Executive Summary
The demise of the legal person Arthur Andersen LLC models the man y miscarriages of justice, wrongful convictions and subsequent exonerations of real persons. The case shines a bright light into corners of the criminal justice system often ignored both by the mass media as well as by many criminal justice professionals. The exuberance of enforcement authorities, ambitions of prosecutors, prejudices of the judge, witnesses who recant, limitations of the jury and crusades by outsiders were capped by an overturned conviction and an order for a new trial that did the defendant little good. Like a man in prison who has suffered a stroke, and who cannot therefore participate in his court-ordered new trial, Arthur Andersen LLC exists today only as a shell. Entities spun off from it are orphans who distanced themselves from their disgraced parent by changing their names.
This portfolio provides a cross-section of the case, revealing its elements, though without the depth they deserve. A book might not be enough. Two have been written specifically about the Arthur Andersen case.Many more – 50 to 100 – have been written about Arthur Andersen‟s infamous client, Enron.Specifically because the two are so tightly bound in popular perception, it is important to separate them.
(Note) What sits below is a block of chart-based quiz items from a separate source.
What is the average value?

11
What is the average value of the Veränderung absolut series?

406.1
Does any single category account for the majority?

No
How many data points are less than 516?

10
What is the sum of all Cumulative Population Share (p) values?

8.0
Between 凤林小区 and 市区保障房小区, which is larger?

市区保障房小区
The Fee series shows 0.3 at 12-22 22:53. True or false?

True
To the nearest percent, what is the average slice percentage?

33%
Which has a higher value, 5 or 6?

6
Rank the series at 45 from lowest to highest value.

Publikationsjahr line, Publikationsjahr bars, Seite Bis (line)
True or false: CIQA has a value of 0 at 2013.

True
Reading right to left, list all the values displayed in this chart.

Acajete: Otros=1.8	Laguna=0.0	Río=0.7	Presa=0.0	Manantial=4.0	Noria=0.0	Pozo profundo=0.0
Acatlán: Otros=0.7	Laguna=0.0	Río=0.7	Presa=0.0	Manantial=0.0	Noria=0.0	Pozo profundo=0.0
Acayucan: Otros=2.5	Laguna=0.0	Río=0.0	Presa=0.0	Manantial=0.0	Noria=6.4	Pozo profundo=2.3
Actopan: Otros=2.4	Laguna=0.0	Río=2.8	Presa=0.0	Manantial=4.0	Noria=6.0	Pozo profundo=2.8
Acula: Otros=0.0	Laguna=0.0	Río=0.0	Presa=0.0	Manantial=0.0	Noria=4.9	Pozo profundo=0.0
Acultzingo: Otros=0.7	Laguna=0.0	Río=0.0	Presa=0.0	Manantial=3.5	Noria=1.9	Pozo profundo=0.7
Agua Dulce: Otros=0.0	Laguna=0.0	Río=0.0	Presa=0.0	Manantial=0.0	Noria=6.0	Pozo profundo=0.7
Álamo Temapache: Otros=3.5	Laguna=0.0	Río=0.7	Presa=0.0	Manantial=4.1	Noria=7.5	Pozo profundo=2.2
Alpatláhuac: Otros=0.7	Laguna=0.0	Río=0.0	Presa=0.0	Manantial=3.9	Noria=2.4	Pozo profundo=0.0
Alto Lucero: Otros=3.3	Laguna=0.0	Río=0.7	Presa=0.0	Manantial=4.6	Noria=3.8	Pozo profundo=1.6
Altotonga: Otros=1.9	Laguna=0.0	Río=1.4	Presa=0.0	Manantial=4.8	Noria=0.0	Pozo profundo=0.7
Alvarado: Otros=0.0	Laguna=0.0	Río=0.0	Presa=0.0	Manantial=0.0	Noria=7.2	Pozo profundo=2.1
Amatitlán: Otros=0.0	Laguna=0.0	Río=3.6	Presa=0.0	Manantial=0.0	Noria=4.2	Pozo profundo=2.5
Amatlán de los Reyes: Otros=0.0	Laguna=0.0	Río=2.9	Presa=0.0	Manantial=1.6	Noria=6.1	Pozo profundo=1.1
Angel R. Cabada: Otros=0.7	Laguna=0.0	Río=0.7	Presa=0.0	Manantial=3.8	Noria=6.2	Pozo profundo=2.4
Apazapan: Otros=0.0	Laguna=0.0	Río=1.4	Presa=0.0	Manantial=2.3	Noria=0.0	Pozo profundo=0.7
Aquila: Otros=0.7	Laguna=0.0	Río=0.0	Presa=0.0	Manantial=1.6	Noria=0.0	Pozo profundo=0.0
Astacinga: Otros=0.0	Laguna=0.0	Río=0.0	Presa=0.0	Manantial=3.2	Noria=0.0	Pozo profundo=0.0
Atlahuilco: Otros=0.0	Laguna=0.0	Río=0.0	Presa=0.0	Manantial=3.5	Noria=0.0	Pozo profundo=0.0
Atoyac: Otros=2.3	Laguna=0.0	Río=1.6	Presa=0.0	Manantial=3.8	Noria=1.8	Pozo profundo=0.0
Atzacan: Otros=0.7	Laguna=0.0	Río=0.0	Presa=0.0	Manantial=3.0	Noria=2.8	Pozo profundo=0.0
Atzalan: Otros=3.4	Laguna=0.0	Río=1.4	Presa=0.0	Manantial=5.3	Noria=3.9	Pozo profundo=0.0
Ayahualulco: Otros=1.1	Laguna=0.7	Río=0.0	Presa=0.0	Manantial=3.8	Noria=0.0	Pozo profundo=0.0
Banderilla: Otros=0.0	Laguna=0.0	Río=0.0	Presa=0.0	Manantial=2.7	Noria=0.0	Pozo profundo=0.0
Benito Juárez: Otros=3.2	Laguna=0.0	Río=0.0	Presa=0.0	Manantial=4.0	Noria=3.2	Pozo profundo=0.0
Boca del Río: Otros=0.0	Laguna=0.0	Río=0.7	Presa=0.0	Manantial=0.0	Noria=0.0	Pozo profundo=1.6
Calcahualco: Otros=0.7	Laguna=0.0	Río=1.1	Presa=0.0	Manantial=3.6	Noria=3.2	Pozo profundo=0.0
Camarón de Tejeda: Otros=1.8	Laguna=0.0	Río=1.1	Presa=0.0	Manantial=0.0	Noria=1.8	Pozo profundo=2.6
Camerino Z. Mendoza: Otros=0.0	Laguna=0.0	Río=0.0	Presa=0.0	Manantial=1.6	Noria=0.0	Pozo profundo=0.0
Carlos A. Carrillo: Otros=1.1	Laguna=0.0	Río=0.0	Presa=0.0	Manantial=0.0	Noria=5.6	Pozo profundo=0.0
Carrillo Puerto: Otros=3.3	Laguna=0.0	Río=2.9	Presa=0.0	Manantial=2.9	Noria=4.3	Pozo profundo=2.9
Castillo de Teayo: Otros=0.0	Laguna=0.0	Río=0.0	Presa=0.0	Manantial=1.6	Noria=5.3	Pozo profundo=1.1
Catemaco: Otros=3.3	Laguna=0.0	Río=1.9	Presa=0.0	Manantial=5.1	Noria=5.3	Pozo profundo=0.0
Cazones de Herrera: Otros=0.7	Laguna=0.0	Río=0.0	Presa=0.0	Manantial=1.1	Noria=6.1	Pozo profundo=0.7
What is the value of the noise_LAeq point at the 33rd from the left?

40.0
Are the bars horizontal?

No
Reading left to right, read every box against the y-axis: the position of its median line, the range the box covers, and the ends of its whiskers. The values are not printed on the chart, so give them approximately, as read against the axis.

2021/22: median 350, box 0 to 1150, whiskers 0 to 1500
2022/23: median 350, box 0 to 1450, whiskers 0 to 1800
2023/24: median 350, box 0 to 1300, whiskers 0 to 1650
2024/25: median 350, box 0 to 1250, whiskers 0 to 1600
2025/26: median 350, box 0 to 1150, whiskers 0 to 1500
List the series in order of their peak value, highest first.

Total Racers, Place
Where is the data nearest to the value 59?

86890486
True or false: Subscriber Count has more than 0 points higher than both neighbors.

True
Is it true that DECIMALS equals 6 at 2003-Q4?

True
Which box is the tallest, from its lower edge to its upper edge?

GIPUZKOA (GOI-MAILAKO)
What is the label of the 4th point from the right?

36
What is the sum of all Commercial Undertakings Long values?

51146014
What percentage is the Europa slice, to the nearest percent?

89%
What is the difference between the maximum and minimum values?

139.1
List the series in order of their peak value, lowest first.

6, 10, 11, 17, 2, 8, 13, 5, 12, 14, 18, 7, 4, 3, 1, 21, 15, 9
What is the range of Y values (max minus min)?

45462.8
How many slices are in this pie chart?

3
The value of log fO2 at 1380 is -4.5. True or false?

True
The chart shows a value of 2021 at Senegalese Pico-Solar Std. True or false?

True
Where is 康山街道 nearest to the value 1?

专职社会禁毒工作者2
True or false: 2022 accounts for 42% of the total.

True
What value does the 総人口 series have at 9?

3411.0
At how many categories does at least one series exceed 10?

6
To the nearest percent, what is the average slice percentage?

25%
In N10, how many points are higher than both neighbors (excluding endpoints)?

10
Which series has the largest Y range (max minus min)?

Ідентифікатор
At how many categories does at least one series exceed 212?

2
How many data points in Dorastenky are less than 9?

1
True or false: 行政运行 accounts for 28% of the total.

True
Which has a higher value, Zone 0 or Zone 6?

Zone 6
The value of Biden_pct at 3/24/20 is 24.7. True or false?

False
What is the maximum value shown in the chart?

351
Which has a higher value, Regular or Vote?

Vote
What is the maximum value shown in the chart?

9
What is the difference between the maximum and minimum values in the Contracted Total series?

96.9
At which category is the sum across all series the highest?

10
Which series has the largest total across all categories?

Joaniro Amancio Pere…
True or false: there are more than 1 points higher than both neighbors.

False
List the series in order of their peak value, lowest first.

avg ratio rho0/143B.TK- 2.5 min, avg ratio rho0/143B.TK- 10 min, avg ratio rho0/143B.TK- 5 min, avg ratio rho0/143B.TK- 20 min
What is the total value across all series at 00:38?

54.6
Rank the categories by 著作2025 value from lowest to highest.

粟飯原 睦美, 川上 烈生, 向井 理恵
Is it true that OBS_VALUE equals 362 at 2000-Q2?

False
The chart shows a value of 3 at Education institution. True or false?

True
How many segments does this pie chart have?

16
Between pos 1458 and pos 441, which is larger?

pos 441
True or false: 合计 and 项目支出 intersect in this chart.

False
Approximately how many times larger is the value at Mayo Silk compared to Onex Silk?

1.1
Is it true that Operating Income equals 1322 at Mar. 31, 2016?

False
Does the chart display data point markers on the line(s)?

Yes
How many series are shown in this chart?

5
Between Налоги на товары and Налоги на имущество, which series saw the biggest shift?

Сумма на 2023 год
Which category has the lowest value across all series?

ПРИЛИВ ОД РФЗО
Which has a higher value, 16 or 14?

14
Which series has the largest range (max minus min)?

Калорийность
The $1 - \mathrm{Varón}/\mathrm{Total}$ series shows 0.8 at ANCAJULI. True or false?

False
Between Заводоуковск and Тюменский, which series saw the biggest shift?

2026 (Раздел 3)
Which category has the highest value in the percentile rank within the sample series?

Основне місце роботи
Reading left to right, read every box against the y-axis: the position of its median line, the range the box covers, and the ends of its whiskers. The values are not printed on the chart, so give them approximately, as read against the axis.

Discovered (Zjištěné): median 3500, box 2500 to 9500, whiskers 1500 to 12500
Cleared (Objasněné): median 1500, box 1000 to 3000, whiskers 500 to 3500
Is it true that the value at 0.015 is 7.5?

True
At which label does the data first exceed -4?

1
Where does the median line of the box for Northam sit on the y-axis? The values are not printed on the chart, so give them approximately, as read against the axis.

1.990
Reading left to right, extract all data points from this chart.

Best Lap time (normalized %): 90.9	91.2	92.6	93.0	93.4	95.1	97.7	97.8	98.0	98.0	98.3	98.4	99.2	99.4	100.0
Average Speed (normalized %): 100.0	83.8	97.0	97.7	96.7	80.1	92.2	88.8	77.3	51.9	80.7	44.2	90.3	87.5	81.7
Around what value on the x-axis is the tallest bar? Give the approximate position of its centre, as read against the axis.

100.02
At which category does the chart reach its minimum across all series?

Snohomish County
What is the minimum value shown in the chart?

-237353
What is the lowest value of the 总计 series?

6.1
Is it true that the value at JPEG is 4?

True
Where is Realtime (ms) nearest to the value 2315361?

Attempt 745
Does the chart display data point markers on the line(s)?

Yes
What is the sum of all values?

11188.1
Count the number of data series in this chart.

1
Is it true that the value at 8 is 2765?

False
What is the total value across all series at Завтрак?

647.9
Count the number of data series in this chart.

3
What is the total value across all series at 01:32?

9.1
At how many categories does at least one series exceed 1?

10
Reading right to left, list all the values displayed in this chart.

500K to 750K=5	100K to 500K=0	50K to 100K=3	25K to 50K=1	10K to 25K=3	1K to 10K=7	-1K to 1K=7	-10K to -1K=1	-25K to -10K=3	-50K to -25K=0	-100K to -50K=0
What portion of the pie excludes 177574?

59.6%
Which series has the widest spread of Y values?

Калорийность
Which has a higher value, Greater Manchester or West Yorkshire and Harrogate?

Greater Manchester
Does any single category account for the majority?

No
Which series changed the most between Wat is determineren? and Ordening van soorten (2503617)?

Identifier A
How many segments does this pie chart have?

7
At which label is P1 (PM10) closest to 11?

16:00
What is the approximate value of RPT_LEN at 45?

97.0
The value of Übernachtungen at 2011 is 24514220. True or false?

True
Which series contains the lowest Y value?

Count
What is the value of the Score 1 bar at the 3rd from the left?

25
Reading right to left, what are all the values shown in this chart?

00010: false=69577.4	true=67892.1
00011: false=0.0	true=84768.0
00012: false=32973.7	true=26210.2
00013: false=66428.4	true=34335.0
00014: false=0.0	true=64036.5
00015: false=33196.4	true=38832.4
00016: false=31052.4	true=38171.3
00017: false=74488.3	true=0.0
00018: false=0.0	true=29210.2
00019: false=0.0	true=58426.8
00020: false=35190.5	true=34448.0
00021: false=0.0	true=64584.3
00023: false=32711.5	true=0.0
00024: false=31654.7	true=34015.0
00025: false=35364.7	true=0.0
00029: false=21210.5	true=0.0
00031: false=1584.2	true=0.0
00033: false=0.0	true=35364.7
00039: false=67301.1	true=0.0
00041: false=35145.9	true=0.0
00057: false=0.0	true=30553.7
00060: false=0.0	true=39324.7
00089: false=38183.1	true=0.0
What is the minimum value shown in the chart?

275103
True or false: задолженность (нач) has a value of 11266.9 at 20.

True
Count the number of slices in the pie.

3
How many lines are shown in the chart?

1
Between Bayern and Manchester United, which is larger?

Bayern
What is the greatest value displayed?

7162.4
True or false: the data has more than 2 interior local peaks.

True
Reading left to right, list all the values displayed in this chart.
They had different origins, histories, and cultures. Both had tens of thousands of employees.That their employees (as well as partners and officers) shared vices and virtues is not meaningful. Broad condemnations of “corporate greed” are as prejudiced as the equally easy and fallacious claim that African Americans have a “culture of violence” as
evidenced by the many news stories about violence in the African American community and the disproportionate incarceration rate. Examining the facts in the case of The United States versus Arthur Andersen LLC reveals that this was a miscarriage of justice.
Nothing else matters.
Finally, a tension exists between “street crime” and “suite crime.” Our common assumptions about crime begin with interpersonal assaults. This is historic; and it crosses cultures. Specificity of cultural context notwithstanding, harms come when one person trespasses against another – and you know it when you see it. Much about white collar crime has analogs to other kinds. A victim and a perpetrator must exist. A law must be broken. Arrest and trial are the expected outcome – and plea-bargaining is common. That said, the highly abstracted nature of the modern administrative regulation of businesses is different than common law. First of all, few regulations begin as legislation. Most are made by administrative bodies, in this case, the Securities and
Exchange Commission – which is empowered by Congress to make such rules and to
have them enforced as laws. These strictures are often arcane, difficult to understand,
cumbersome to obey and challenging to enforce. The first consideration is that “a corporation can be both the perpetrator and the victim of a single course of criminal conduct. In such cases, the criminal law may describe the corporation as either the culpable defendant or the innocent victim. Both characterizations can be correct as a matter of law (Michaels).” This specific point troubled the jury in the Arthur Anderson case. In the middle of their deliberations, they queried the judge on this point – and the judge excused herself to consider it. This was abstruse law.